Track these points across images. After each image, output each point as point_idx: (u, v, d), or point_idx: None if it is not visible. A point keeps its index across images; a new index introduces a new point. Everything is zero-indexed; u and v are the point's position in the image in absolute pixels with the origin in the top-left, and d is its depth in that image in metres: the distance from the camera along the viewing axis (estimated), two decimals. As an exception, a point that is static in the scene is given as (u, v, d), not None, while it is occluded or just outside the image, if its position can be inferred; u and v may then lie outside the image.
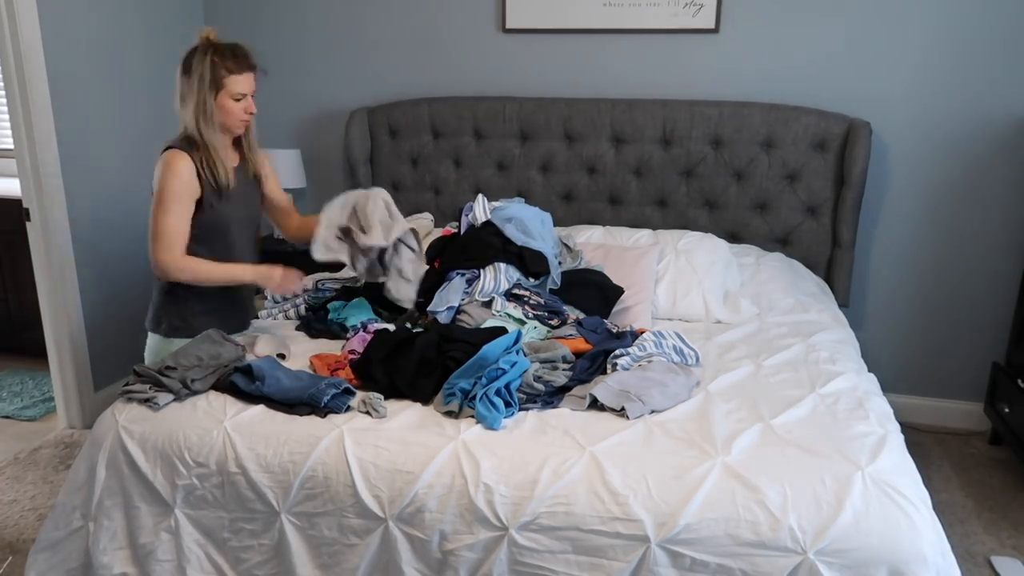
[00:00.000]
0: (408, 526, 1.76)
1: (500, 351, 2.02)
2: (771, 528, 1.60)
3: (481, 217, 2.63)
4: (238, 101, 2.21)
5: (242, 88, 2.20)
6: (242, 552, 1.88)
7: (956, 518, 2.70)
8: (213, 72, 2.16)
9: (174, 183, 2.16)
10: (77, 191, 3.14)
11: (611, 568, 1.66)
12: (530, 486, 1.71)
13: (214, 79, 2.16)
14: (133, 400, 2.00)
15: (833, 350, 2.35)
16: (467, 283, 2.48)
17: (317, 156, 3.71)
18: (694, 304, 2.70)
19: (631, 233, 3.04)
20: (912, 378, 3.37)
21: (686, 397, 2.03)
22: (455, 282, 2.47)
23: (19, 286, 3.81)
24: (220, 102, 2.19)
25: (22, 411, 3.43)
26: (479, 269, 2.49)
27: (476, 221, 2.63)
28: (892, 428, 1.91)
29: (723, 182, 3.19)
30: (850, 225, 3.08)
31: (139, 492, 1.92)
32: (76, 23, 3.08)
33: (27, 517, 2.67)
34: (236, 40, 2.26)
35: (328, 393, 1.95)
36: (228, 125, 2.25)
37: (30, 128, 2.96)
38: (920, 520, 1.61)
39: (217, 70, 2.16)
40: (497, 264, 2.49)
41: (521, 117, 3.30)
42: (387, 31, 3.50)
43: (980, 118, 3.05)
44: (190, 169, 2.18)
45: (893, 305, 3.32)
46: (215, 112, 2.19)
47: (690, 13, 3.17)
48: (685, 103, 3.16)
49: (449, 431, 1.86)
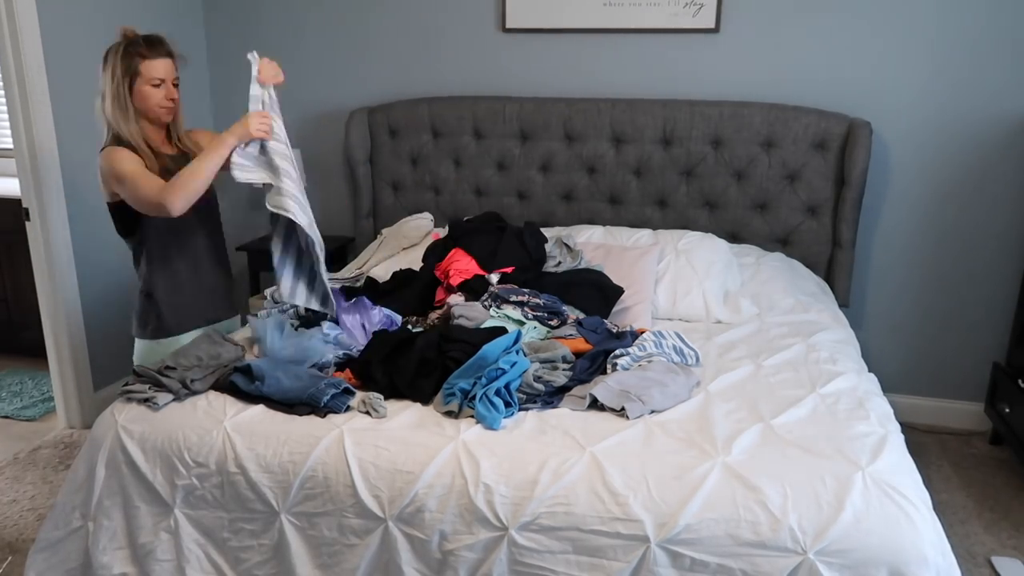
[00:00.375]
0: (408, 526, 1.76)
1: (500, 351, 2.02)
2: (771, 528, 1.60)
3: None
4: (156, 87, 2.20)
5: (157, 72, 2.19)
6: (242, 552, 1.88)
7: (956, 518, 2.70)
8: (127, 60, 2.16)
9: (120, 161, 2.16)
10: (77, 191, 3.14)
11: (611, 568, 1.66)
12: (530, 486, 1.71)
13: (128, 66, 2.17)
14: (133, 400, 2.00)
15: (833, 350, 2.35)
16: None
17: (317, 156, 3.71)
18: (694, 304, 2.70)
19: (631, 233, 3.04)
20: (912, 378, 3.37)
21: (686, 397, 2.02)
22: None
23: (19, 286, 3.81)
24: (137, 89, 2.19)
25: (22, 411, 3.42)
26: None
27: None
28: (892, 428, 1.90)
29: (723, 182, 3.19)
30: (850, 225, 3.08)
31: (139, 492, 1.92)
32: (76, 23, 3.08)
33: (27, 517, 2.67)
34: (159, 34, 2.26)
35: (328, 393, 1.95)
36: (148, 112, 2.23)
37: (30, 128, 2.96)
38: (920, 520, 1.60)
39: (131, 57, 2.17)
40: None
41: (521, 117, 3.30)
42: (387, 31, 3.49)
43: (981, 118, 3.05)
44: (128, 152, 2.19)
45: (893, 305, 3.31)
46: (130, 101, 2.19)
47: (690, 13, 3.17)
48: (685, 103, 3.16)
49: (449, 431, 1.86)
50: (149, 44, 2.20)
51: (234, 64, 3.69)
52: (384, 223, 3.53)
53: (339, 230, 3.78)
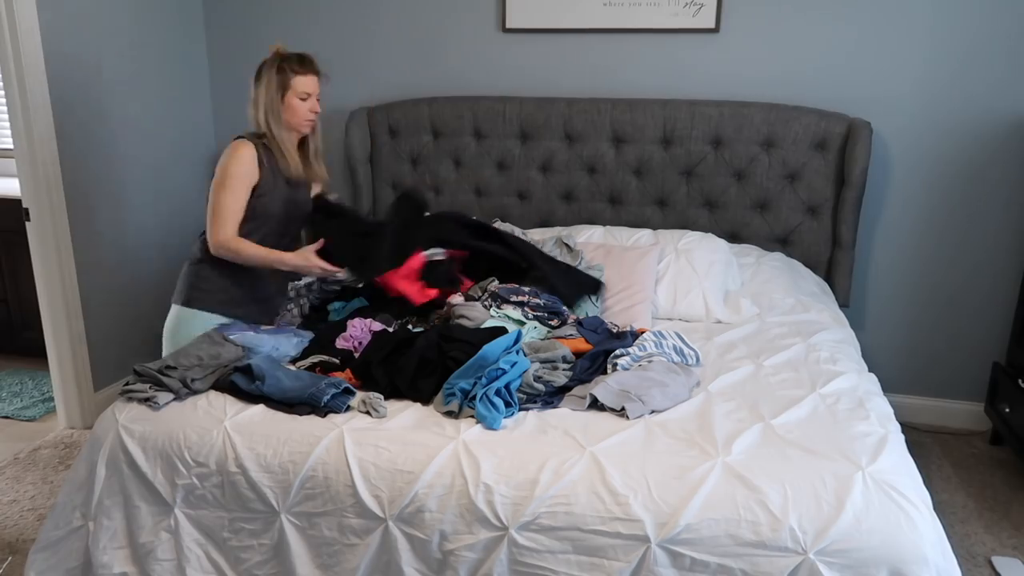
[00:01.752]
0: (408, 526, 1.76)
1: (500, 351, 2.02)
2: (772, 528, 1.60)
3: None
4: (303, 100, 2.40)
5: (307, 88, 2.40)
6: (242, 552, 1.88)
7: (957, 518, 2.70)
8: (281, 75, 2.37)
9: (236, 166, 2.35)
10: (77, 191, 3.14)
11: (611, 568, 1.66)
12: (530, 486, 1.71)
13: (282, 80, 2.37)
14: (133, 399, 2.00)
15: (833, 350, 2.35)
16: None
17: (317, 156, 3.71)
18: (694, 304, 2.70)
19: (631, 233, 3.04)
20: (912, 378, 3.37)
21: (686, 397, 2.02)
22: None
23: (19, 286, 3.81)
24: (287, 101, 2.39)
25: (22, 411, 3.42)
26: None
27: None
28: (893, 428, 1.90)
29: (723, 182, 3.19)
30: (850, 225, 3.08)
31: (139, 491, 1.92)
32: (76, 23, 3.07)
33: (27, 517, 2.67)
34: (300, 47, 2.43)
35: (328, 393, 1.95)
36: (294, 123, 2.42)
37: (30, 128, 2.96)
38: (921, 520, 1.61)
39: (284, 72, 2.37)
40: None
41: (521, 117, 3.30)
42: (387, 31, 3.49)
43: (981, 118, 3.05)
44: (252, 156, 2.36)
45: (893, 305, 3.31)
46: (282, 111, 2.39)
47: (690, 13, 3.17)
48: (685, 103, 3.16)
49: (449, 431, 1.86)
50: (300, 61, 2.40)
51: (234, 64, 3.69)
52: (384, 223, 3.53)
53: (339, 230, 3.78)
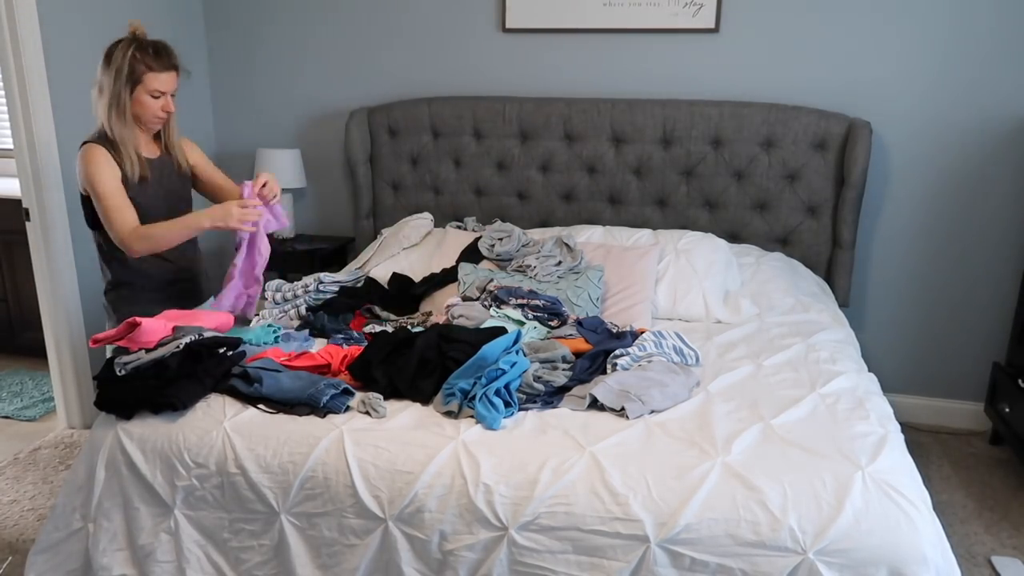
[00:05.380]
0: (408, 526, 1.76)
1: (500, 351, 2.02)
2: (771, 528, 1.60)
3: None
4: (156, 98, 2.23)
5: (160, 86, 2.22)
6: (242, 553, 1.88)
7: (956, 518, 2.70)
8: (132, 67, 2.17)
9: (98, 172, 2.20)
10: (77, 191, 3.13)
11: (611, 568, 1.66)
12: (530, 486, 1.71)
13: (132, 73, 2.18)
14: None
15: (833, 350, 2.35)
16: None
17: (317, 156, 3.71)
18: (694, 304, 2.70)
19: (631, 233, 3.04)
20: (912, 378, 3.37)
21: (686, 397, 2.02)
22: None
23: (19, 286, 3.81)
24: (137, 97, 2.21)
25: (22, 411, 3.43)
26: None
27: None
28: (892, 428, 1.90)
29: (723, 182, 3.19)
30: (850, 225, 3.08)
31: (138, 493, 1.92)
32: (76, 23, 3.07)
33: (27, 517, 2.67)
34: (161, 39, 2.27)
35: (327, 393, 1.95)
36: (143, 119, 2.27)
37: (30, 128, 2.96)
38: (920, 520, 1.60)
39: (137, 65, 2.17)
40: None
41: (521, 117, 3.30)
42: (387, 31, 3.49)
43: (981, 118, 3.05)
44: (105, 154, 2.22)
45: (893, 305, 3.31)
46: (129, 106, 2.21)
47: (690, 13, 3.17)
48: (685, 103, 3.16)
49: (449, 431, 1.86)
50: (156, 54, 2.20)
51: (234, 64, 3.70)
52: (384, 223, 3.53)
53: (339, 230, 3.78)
________________________________________
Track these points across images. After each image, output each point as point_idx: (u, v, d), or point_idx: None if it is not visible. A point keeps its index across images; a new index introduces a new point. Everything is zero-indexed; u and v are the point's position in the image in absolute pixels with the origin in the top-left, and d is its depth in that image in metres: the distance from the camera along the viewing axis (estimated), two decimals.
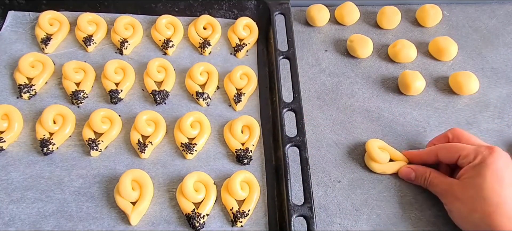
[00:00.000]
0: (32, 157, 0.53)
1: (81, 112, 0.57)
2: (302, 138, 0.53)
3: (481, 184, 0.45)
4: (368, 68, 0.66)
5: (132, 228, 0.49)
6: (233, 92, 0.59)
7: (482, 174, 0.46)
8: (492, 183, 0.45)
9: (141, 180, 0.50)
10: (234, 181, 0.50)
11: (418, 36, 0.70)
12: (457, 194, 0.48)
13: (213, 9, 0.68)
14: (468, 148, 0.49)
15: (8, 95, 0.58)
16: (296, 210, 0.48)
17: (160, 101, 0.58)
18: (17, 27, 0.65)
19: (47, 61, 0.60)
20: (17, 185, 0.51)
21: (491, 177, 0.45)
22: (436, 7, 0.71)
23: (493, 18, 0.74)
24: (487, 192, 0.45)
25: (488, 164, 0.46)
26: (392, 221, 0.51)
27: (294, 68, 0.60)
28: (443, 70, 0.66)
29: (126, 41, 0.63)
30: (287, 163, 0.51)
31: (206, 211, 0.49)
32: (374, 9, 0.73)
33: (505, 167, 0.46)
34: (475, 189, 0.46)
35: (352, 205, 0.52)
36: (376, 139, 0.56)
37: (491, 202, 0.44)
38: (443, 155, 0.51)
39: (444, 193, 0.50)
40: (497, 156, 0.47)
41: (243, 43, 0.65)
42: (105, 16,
________________________________________
Exercise brief
Would you please copy, word for word, everything above from the line containing "17: (160, 101, 0.58)" down to the line containing "34: (475, 189, 0.46)", those two lines included?

Answer
17: (160, 101, 0.58)
18: (17, 27, 0.65)
19: (47, 61, 0.60)
20: (17, 185, 0.51)
21: (491, 177, 0.45)
22: (436, 7, 0.71)
23: (493, 18, 0.74)
24: (487, 192, 0.45)
25: (488, 164, 0.46)
26: (392, 221, 0.51)
27: (294, 68, 0.60)
28: (443, 70, 0.66)
29: (126, 41, 0.63)
30: (287, 163, 0.51)
31: (206, 211, 0.49)
32: (374, 9, 0.73)
33: (505, 167, 0.46)
34: (475, 189, 0.46)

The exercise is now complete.